Ingredients of Mexican and Southwestern Cooking - 1
ACHIOTE SEED: The dried reddish seeds of the annatto tree give food a bright orange-yellow tint when they are cooked first in hot fat; then, the seeds themselves are discarded. Sometimes they are ground to a powder and stirred into such foods as butter for color. They impart a flavor that is gentle and hard to describe; like that of saffron, it has an earthy quality.
ADOBO: A piquant sauce of tomato, vinegar and spices.
ANISE SEED: This small, elongated seed tastes sharply of licorice.
ATOLE BLUE CORNMEAL: This is blue corn that has been dried, roasted, and ground specifically to be used in make ATOLE, a cornmeal gruel. Blue corn, unlike ordinary field corn, is always dried and ground before use. Cornmeal, blue, yellow, or white, can be used as a thickener.

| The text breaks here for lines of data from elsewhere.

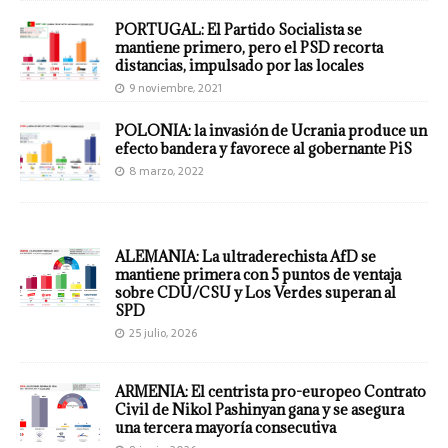
PORTUGAL: El Partido Socialista se
mantiene primero, pero el PSD recorta
distancias, impulsado por las locales
9 noviembre, 2021
POLONIA: la invasión de Ucrania produce un
efecto bandera y favorece al gobernante PiS
8 marzo, 2022
ALEMANIA: La ultraderechista AfD se
mantiene primera con 5 puntos de ventaja
sobre CDU/CSU y Los Verdes superan al
SPD
25 julio, 2026
ARMENIA: El centrista pro-europeo Contrato
Civil de Nikol Pashinyan gana y se asegura
una tercera mayoría consecutiva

AVOCADO: This fruit is ripe when the flesh under the leathery skin yields to light pressure. A hard avocado will ripen if left at room temperature for two or three days. The Haas or California type is smaller and darker green than the emerald type grown in Florida, and some say it is more flavorful as well. Keep avocado flesh from discoloring by brushing it with lemon juice as it is peeled.
BEANS: It takes time to prepare dried beans, but the result is a tender bean that is still firm. Canned beans are sometimes mushy, but they are convenient to keep on hand and are packed in liquid that adds flavor to many recipes. Dried beans keep almost indefinitely. Before cooking dried beans, rinse them well and pick them over for stones or inferior beans.
TYPES OF BEANS:
BLACK BEANS: (frijoles negros, turtle beans) though small, have a hearty flavor. South American cooking makes great use of them.
With their dramatic dark purple-blue color, they lend themselves nicely to garnishes.
BLACK-EYED PEAS: (cowpeas) are the seeds of the cowpea, an annual vine. They are tan with a blackish stain, hence "black-eyed".
GARBANZO BEANS: (chickpeas) are Spanish in origin. These rounded beige beans have a nutty flavor.
NORTHERN BEANS: are white, relatively large and mild.
PINTO BEANS: (frijoles) are charmingly speckled with brown on a pale or pinkish background.
RED BEANS: are favorites in the southern states. Pinto beans may be substituted.
BUFFALO: This commercially raised red meat is lower in cholesterol and fat than beef. Unlike beef, it isn't marbled with fat. Accustomed as we are today to tender cuts of meat, buffalo is best enjoyed ground rather than steaks.
CAPERS: These are the pickled, green buds from the prickly caper bush. They are somewhat smaller than raisins and are bottled in brine.
CAYENNE: See Chile.
CHAYOTE: (christophine, mirliton, vegetable pear): Related to gourds, chayote squash have none of their brilliant decoration. Light green skin encases firm flesh of an even paler green. Chayote may be baked, steamed, stuffed and sauteed. A 1 lb Chayote makes a nice serving for two or three people.
CHEESE: Traditional Mexican cheeses were mad with goat's or sheep's milk. The following cheeses are used in this style of cooking:
CHEDDAR: is a mild firm cheese of English origin that becomes more sharp with age. It melts beautifully.
CHIHUAHUA: (Asadero Or Oaxaca) is white, creamy and tangy. Sometimes it is sold braided. Mozzarella or Monterey Jack may be substituted.
CO-JACK: is an American invention. Block cheese marbled with Colby and Monterey Jack.
COLBY: is a slightly sharp cheese with a flavor similar to that of Cheddar. This American cheese has a rather soft open texture.
MONTEREY JACK: is a mild cheese usually sold in blocks. It softens at room temperature.
QUESO ANEJO: is an aged, hard grating cheese. It ranges from pale cream to white in color and is quite salty. Romano or Parmesan may be substituted.
QUESO FRESCO: (Ranchero seco) can be compared to a very salty farmer's cheese. A reasonable substitute for this crumbly cheese is Feta Cheese.
SIERRA: is another rather dry sharp cheese that grates easily. Romano or Parmesan may be substituted.